▶ Exercise: State, as a bare number, how many lines below contain "Régészet".

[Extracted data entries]
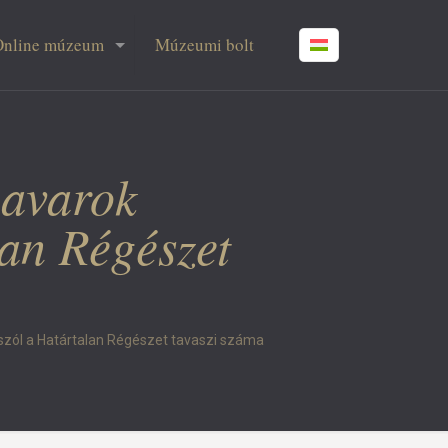
Online múzeum
Múzeumi bolt
 avarok
an Régészet
 szól a Határtalan Régészet tavaszi száma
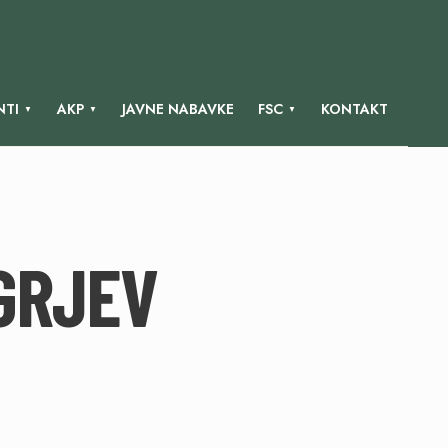
TI
AKP
JAVNE NABAVKE
FSC
KONTAKT
GRJEV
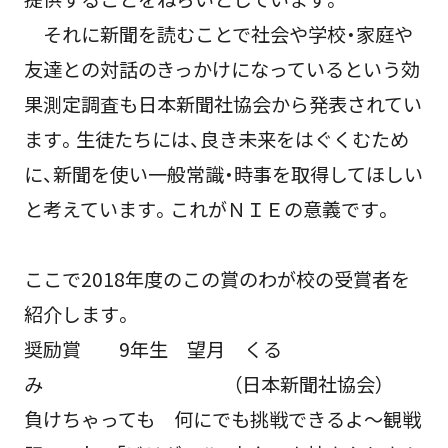
それに新聞を読むことで社会や学校・家庭や
友達との対話のきっかけになっているという効
果測定調査も日本新聞社協会から発表されてい
ます。生徒たちには、良き未来をはぐくむため
に、新聞を使い一般常識・時事を取得してほしい
と考えています。これがＮＩＥの意義です。
ここで2018年度のこの賞のわが校の受賞者を
紹介します。
奨励賞 9年生 望月 くる
み （日本新聞社協会）
負けちゃっても 何にでも挑戦できるよ～観戦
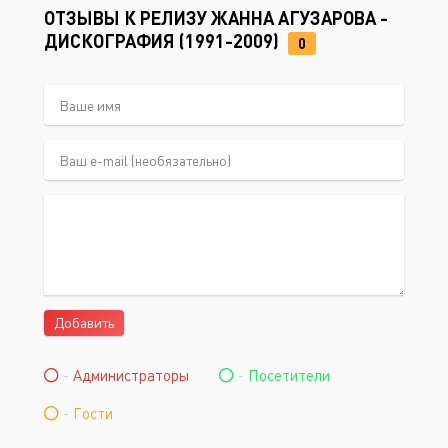
ОТЗЫВЫ К РЕЛИЗУ ЖАННА АГУЗАРОВА -
ДИСКОГРАФИЯ (1991-2009)
0
Добавить
-
Администраторы
-
Посетители
-
Гости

▶ Task answer: 2